Wednesday, 10 June 2015

Agates- God's Abstract Art

I've decided not to bore you with all the chemistry but put simply, agates are beautiful! Some of the ones shown below are extremely rare- found in only a few locations near the Bay of Fundy!
By definition, agates are supposed to be banded but since some aren't, I'm going to give you my definition-
A microcrystalline silicate with some kind of a pattern. The pattern is caused by chemical variations of the silicate (impurities) which are mainly hematite (black, silver, red) and limonite (yellow, brown).
There are several types of agate but all are created in much the same way- very hot silica-rich liquid flowing through cracks in the basalt, cooling and precipitating out the silicate.
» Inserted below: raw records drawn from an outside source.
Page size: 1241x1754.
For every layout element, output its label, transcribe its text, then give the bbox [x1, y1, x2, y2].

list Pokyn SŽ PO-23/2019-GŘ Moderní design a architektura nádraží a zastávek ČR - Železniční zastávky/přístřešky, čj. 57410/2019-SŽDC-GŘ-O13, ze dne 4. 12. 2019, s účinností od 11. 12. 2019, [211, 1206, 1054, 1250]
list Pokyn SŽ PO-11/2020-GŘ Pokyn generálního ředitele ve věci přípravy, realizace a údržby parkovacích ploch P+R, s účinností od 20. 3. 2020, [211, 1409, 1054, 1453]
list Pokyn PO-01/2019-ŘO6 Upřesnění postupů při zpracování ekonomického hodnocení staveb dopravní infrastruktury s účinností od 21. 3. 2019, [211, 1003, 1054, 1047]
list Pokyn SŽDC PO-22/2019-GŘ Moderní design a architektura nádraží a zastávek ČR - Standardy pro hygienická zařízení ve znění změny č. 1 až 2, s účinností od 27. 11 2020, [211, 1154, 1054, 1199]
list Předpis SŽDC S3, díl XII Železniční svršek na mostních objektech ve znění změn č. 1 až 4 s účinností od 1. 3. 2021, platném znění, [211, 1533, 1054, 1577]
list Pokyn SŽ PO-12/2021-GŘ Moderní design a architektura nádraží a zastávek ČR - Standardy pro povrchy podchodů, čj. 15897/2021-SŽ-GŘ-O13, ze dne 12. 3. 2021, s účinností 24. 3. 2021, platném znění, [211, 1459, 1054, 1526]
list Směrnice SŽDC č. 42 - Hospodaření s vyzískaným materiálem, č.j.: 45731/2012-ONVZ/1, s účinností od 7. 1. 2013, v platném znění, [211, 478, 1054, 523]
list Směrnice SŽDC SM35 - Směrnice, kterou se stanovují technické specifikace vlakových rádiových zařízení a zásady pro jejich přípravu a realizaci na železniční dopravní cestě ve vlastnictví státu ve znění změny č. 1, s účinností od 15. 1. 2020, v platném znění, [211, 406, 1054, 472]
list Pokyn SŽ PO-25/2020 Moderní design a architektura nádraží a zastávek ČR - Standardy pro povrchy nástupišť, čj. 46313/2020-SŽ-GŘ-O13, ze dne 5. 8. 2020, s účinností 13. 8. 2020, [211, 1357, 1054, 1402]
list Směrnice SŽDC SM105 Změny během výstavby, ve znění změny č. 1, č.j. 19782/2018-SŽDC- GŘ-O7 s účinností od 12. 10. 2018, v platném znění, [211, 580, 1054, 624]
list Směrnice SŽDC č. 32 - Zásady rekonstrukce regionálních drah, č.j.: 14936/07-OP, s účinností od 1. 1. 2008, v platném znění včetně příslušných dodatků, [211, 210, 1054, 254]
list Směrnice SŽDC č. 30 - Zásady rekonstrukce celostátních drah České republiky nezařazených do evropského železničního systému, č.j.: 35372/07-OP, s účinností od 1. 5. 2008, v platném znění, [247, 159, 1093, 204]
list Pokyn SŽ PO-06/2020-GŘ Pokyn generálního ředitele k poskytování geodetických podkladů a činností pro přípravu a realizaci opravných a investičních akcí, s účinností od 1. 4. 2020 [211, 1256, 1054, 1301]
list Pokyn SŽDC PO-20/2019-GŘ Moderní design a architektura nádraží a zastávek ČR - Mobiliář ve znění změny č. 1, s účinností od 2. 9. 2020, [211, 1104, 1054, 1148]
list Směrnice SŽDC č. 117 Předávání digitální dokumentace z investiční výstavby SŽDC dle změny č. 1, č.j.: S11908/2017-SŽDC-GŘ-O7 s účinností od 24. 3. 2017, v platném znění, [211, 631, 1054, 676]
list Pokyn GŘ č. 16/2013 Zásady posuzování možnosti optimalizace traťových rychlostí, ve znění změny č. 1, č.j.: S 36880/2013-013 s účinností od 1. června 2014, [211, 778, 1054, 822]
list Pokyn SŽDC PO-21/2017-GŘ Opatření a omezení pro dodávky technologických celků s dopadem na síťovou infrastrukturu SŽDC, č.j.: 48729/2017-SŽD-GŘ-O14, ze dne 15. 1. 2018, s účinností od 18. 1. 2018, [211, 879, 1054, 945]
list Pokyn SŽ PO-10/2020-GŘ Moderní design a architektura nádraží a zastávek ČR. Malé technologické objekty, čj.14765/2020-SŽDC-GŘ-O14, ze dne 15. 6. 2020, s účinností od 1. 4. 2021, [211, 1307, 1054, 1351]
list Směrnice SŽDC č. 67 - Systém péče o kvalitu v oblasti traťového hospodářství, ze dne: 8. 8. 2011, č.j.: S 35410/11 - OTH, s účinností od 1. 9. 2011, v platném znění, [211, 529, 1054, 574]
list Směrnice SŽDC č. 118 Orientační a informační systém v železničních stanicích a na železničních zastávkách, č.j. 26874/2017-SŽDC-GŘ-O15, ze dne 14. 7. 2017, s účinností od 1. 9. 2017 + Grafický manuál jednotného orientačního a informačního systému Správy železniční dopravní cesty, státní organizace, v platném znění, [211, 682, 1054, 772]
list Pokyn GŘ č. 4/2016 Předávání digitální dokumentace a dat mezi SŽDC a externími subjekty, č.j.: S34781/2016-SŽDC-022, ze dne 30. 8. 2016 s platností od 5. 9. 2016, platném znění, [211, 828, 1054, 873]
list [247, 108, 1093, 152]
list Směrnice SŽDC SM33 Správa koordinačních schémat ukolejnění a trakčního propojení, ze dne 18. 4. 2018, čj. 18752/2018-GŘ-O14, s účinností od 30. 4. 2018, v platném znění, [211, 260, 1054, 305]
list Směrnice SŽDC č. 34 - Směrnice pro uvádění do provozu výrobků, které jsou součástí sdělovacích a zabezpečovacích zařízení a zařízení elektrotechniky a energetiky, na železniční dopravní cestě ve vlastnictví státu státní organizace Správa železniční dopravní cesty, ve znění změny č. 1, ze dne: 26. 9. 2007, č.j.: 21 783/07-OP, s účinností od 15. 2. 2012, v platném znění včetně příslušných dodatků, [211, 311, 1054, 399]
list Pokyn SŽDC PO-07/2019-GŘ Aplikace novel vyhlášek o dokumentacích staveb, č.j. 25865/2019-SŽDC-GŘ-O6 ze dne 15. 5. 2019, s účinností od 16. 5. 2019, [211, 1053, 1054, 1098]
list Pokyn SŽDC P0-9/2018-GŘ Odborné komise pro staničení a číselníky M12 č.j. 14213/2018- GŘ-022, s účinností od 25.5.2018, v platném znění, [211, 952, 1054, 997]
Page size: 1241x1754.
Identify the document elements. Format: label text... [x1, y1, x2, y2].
The silicate builds up over a very long time until there is no more space.
Several different types of agates exist.
Fortification agate gets its name from the fort-like structures you can see.
Cut by Scotia Lapidary

Moss Agate is called that because of the plant-like structures it contains. Not all moss agates are green- they can be pretty much any colour and shape.
Cut by scotia gems (7 inch x 4 inch)

Flame Agate contains flame like structures that seem to shoot in from the edge. The flames can be red, cherry or golden (rare) depending on the impurities. We have all of these in the shop.
Cut and polished by Scotian Lapidary

Cut by Scotia Gems

Plume Agate is kind of similar to the flame but the shape is more rounded. Again, it can be different colours and we have a beautiful piece of cherry just waiting for someone to use it as a pendant.

All cut and polished by Scotian Lapidary

Crazy Lace Agate is the wacko member of the agate family. The matrix is usually white (chalcedony) and it contains really weird shaped designs in various colours. We have some beautiful slabs of this as well.

Crazy Lace all cut by Scotia Gems

There are several other types but they tend to be variations on these.

In the shop, we have tumbled stones, slabs (for display or lapidary), cut display pieces and rough material. This rock is so beautiful, you have to drop by and see it.

We'll be away for a few days but when we get back, I'm going to be posting features on the artists who have work here as well as some of the lapidarys we work with. I'll also have features on "The Beast" (our rock tumbler) as well as some of the things you can see or do in this beautiful part of Nova Scotia.
See you soon.


  1. We are pleased to have new friends who appreciate Digby Neck agate as much as we do.

  2. Thanks John and Nancy. Thanks to your experience, we ended up with some amazing pieces!